In December 2005, Japan’s Mizuho Securities introduced a new member to its portfolio of offerings, and priced it at 610,000 yen per share. Less than a year later, a typo by one of the company’s traders resulted in the sale of 610,000 shares at one yen apiece, resulting in a loss of $340 million.
In each of these situations, small typos cost businesses millions of dollars. Naturally, you want to avoid typographical errors, whether you’re sending an email, preparing a marketing piece, or mailing a client letter.
With a little proofreading, you can catch typos, spelling and grammatical errors, and misplaced punctuation before they cost you sales and customers, or cause you embarrassment. If you’re not sure where to start, try the following strategies to improve the quality of your text.
1. Don’t Rely Only on a Spellchecker
If you work digitally, you know that many word processors – such as Microsoft Word – come with their own spelling and grammar checking programs. But these programs won’t catch everything. Spellcheck might not pick up on homophones (words that sound the same, but are spelled differently), and it won’t help you decide between often-confused words such as affect and effect.
For best results, you may want to plug your content into multiple programs and checkers. Some of the most popular editing tools such as Grammarly Proofreader, PolishMyWriting, Ginger, and Slick Write will help you find mistakes that your typical word processor might miss.
2. Read It Aloud
Unless you have an audience, you likely don’t read out loud. In fact, you read much faster when you let your eyes, rather than your mouth, do the work. The brain understands familiar words without needing complete input from individual letters, so you can skim quickly and still absorb information.
But when you proofread, take time to say each word out loud, not just in your head. The auditory input will help your brain detect errors that you may have jumped over otherwise.

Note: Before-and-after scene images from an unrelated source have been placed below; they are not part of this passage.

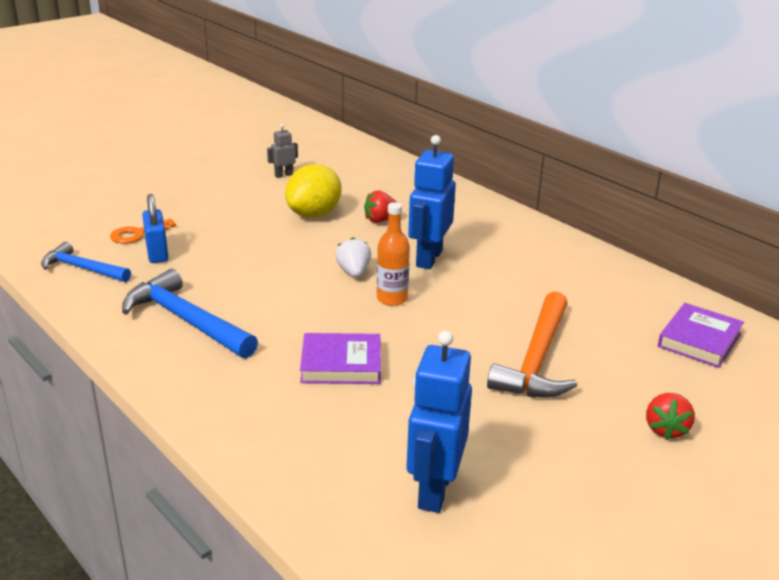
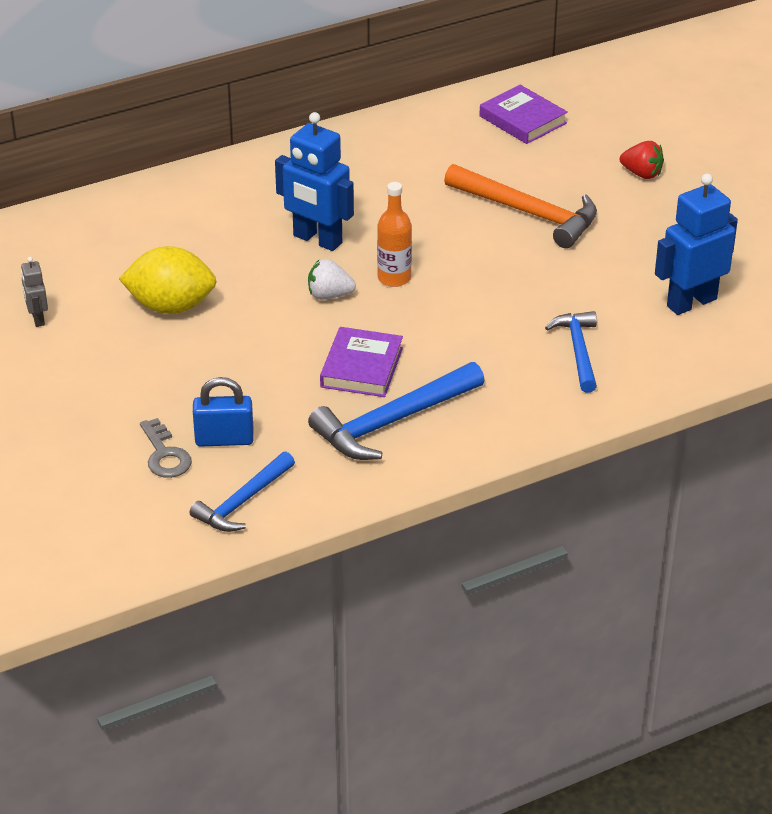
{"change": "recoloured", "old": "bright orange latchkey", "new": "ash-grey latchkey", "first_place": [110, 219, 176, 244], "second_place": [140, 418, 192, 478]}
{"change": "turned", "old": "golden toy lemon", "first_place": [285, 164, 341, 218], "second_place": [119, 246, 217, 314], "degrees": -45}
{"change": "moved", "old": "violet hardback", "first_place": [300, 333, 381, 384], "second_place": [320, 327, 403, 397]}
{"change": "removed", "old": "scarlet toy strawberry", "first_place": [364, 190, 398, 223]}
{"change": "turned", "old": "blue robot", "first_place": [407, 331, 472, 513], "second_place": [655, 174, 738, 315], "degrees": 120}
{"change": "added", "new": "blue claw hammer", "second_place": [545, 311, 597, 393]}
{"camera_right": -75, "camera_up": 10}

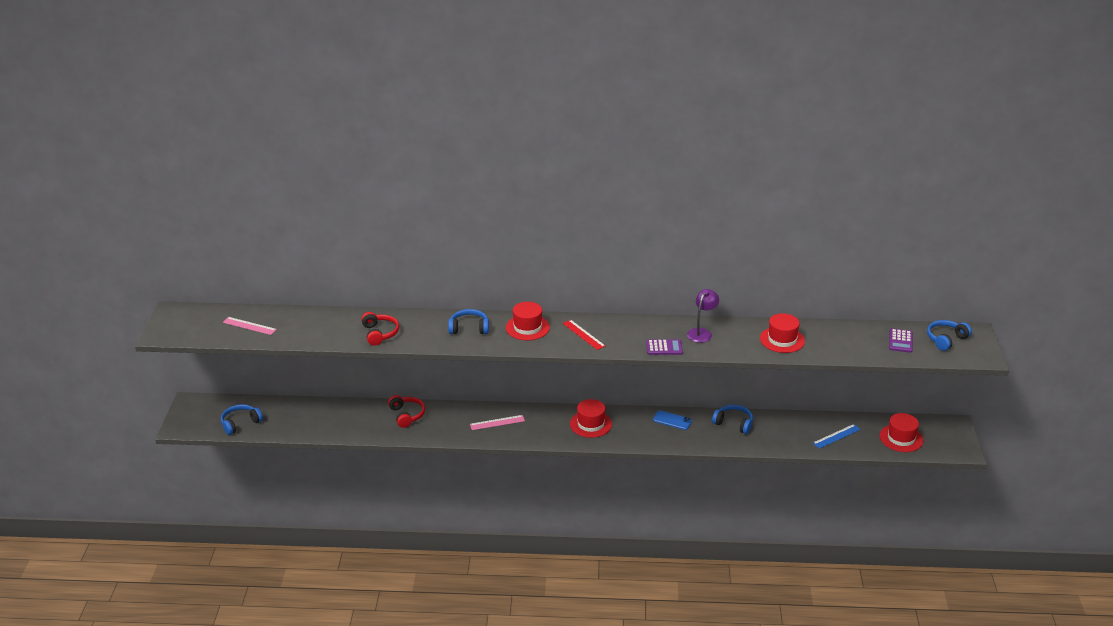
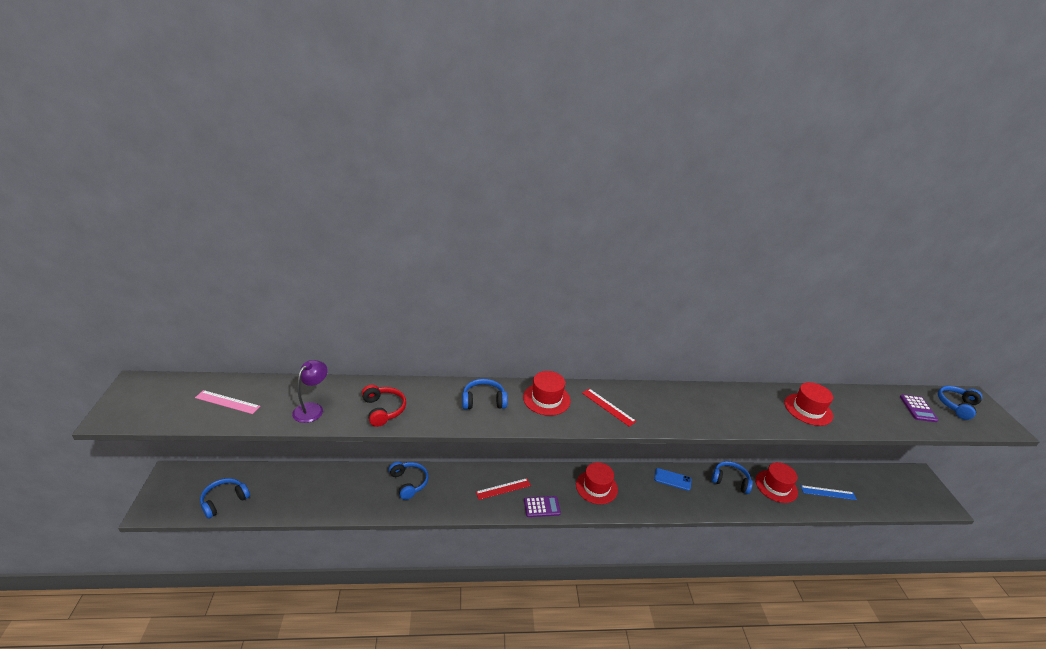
{"change": "recoloured", "old": "scarlet headphones", "new": "blue headphones", "first_place": [388, 395, 425, 428], "second_place": [389, 461, 428, 500]}
{"change": "recoloured", "old": "rosy straightedge", "new": "scarlet straightedge", "first_place": [470, 415, 525, 430], "second_place": [476, 478, 531, 500]}
{"change": "moved", "old": "violet calculator", "first_place": [646, 339, 683, 355], "second_place": [524, 496, 561, 517]}
{"change": "moved", "old": "violet reading lamp", "first_place": [687, 289, 719, 343], "second_place": [292, 360, 328, 423]}
{"change": "turned", "old": "blue straightedge", "first_place": [813, 424, 861, 449], "second_place": [800, 485, 857, 500], "degrees": 45}
{"change": "moved", "old": "scarlet top hat", "first_place": [880, 413, 923, 452], "second_place": [755, 462, 798, 503]}
{"camera_right": -10, "camera_up": 0}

Additionally, reading aloud lets you see where pauses occur naturally. If you haven’t taken a breath for a while, you may have a run-on sentence that needs dividing or a particularly long sentence that could use simplification.

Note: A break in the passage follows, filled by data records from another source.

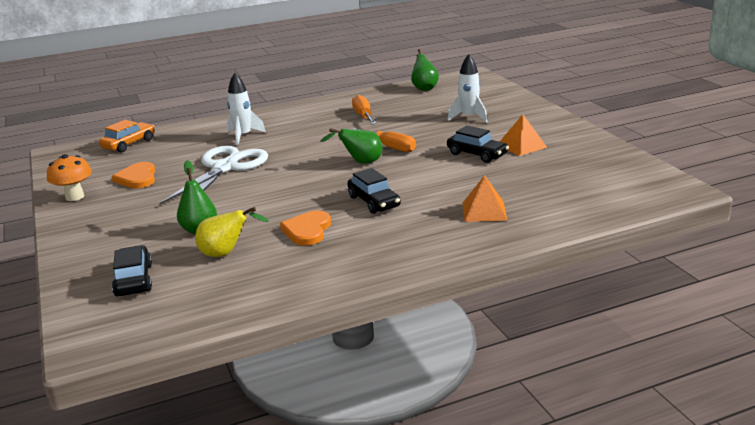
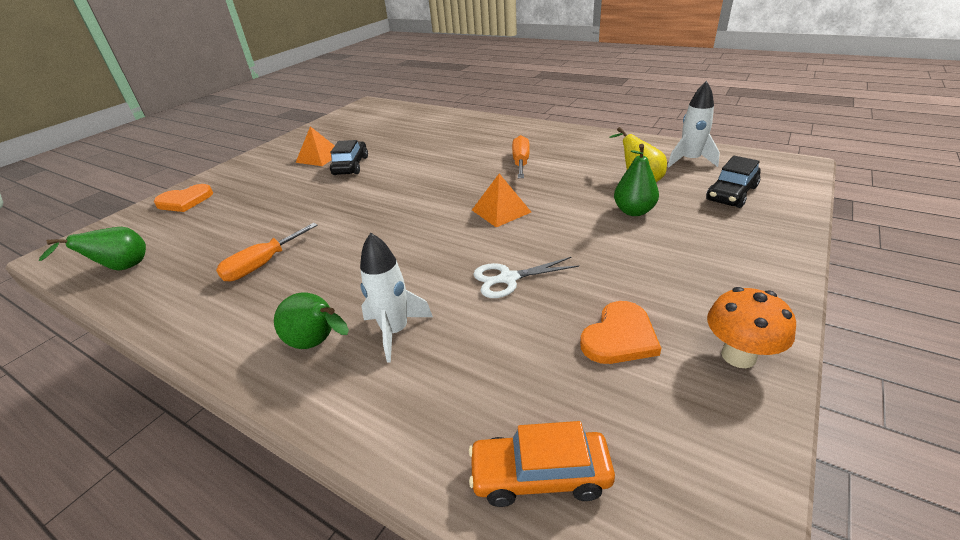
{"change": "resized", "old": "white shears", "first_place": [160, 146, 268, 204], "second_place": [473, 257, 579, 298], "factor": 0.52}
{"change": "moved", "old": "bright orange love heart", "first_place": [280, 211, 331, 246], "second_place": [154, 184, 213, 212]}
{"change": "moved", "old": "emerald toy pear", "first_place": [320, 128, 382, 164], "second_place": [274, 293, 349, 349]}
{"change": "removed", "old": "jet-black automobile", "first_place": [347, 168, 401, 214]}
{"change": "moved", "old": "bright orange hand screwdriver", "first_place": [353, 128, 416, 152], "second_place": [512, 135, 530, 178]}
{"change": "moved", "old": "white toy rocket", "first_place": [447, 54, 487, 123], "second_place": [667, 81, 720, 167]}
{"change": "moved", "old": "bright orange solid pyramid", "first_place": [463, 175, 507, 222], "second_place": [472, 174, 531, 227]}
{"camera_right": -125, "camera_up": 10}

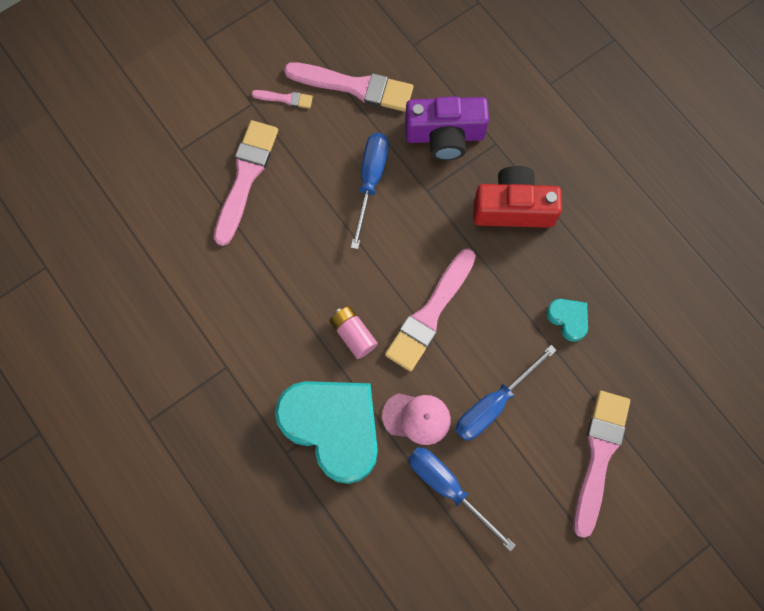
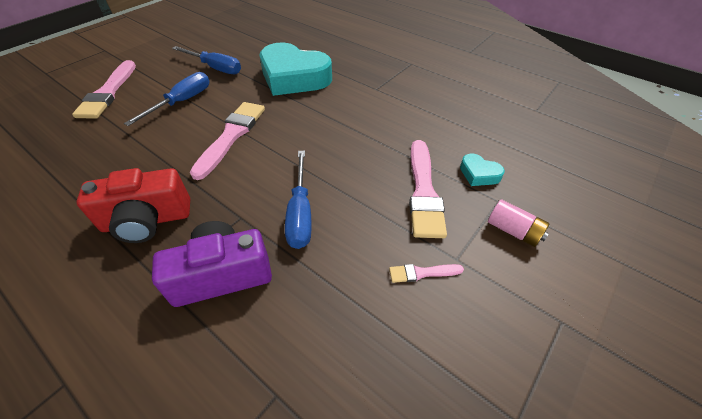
{"change": "removed", "old": "rosy paintbrush", "first_place": [284, 62, 413, 112]}
{"change": "moved", "old": "rosy AA battery", "first_place": [330, 306, 378, 359], "second_place": [488, 199, 550, 247]}
{"change": "removed", "old": "rosy peaked cap", "first_place": [382, 393, 451, 445]}
{"change": "moved", "old": "aqua love heart", "first_place": [546, 299, 588, 342], "second_place": [460, 154, 505, 186]}
{"camera_right": 165, "camera_up": -25}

Reading out loud can help you quickly spot awkward word placement, repetition, and gaps in information. When you hear your work, you can also get a greater sense of your overall tone, and tell whether you are too casual, formal, chatty, or serious.
If you have a smaller article or post, try reading it backward word by word, to spot typos – read it forward for content.
3. Re-Read After Making Corrections
After reading over your project, you’ve likely made a few corrections. But sometimes your corrections can cause additional problems. When you insert a forgotten word, your sentence may seem ambiguous. When you remove a troublesome sentence, you might delete essential punctuation. And when you add an explanatory paragraph, new information may conflict with earlier statements.
As a general rule, read through your document several times and focus on different editing aspects each time. For example, the first round might focus on sentence structures. The second round could dissect your word choice and spelling. The third round might double-check facts and figures.
If your deadline allows, give yourself time to set the text aside for a few hours (or days) so you can approach your project with a fresh set of eyes.
Don’t Be Afraid to Ask for Help
When you practice these techniques, you can find typos and mistakes you may have missed. However, proofreading your own work is difficult, and even the most experienced editors might not see problems with their own writing. As we always remind clients, the person who writes (or types) the copy will inevitably miss his own errors. Your brain knows what you intended to type, and sees that rather than what you did type.
Before you print a final copy of your next project, hire an expert (or ask a close friend, family member, or coworker) to quickly review your work.
Use these techniques for notes, emails, blog posts, marketing materials; basically, everything you plan on sending out. Take time to proofread even the simplest of copy! Your piece will look cleaner and more professional as a result, and you’ll save yourself potential embarrassment as well as possible financial penalties.